Cette année, ils ont cependant dû se résigner à enfouir leur paille puisque les acheteurs demandent qu’elle soit mise en balles carrées plutôt qu’en balles rondes, une opération qui les aurait obligés à donner ce coûteux travail à forfait.

L’agronome Olivier Lalonde, responsable des approvisionnements de l’entreprise Agrofibres, de Lavaltrie, reconnaît que la production de chanvre au Québec est très majoritairement, sinon uniquement, destinée à la graine. « La fibre est un sous-produit qui peut compléter les revenus des producteurs », dit-il. Son entreprise verse 175 $ la tonne à la ferme, pour de la paille de chanvre à moins de 15 % d’humidité et sans trop de mauvaises herbes.

Certains cultivars utilisés pour la graine peuvent donner des rendements supérieurs en fibres. Il revient aux producteurs de faire leur choix pour une meilleure rentabilité en tenant compte des unités thermiques de leur région. L’agronome estime que les cultivars pour la fibre peuvent donner jusqu’à cinq tonnes à l’hectare tandis que ceux pour la graine, à tige plus courte, oscillent autour de 2 tonnes. Des compromis sont donc possibles.

La culture du chanvre pour la fibre est beaucoup plus développée en Europe où ce produit est utilisé dans davantage d’industries. La fibre du chanvre, qui peut être utilisée en production textile, représente l’écorce de la tige. L’autre composante fibreuse de la plante est la chènevotte, qui se retrouve au cœur de la tige. En Europe, elle sert à la fabrication de litière animale, de matière isolante ou encore de panneaux de particules.

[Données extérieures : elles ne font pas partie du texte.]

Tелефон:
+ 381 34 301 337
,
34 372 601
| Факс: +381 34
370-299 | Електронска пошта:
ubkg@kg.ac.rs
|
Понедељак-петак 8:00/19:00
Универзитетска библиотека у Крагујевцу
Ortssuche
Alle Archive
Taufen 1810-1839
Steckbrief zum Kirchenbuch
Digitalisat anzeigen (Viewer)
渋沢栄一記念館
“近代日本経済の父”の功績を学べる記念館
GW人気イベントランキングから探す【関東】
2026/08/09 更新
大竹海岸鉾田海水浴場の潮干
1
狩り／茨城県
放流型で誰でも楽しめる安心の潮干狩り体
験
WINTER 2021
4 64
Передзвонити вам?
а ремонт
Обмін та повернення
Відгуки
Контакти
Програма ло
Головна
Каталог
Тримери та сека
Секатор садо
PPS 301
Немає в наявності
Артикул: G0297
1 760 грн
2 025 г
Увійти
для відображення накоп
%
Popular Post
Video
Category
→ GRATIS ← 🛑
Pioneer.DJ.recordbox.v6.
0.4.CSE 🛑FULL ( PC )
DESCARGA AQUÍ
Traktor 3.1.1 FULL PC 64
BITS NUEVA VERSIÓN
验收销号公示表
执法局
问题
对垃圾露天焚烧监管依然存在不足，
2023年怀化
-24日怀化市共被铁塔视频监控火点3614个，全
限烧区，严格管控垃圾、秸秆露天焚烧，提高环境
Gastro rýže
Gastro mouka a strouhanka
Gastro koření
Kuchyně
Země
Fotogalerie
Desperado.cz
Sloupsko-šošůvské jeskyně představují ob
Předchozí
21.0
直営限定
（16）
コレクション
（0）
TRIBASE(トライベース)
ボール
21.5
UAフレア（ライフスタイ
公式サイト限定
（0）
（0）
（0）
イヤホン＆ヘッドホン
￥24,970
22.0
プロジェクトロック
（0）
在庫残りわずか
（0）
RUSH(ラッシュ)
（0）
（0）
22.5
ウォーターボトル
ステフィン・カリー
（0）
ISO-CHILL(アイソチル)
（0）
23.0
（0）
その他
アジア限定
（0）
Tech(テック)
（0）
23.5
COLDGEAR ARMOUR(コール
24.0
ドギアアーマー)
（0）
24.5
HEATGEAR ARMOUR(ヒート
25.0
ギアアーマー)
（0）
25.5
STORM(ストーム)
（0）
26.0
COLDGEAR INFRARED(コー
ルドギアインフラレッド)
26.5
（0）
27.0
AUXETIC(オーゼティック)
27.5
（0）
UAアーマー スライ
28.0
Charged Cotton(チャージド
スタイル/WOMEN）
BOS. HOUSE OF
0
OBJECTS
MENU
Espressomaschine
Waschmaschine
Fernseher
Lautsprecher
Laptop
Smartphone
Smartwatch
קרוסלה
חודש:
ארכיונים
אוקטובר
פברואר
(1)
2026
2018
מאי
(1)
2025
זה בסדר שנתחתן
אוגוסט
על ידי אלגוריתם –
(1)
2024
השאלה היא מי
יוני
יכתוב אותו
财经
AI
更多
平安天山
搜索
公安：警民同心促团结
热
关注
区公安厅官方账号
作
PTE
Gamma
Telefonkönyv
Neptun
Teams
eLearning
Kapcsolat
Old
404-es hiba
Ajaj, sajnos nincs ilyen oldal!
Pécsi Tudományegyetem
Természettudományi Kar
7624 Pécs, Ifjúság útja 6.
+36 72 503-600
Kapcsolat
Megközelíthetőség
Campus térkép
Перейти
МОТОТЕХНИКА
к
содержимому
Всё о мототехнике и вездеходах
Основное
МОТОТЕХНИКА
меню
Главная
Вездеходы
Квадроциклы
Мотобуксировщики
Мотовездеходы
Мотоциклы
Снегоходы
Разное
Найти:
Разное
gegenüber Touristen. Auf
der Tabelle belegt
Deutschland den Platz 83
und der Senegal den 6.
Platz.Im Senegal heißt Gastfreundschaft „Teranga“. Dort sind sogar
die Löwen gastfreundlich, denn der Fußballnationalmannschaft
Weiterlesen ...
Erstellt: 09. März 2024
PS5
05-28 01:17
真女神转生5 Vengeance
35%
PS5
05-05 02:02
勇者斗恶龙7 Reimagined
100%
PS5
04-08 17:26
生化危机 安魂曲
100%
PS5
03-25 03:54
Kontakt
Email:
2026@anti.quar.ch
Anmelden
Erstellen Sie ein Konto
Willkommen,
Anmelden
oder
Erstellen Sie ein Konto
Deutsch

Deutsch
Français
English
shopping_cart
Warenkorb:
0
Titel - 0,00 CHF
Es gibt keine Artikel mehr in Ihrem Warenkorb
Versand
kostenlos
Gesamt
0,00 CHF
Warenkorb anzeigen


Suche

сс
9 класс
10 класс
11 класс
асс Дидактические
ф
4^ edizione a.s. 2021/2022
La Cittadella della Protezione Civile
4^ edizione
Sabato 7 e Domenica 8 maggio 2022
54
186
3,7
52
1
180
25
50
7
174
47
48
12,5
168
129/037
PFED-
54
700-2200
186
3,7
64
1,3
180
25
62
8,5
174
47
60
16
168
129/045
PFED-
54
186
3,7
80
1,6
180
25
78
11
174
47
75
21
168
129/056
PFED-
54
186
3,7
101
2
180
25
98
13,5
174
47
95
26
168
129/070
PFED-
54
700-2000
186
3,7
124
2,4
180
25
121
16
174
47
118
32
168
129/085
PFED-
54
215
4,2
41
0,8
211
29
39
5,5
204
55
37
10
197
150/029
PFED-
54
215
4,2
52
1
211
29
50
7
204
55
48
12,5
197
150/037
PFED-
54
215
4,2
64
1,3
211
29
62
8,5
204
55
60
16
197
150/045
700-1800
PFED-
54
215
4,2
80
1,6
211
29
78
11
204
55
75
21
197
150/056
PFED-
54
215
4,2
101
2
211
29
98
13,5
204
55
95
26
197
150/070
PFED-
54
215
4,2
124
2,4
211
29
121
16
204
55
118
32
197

Olivier Lalonde croit que le chanvre est une production de niche qui intéressera les producteurs d’élite québécois comme ceux qui se sont lancés dans l’orge brassicole ou le soya IP. Il estime que la baisse des superficies au Québec, qui sont passées, selon Santé Canada, de 1 546 hectares en 2018 à 1 204 en 2019, semble se poursuivre. Elle serait principalement due aux exportations de la Chine qui a volé des parts de marchés au Canada. 


Cet article est paru dans l’édition d’octobre du magazine GRAINS.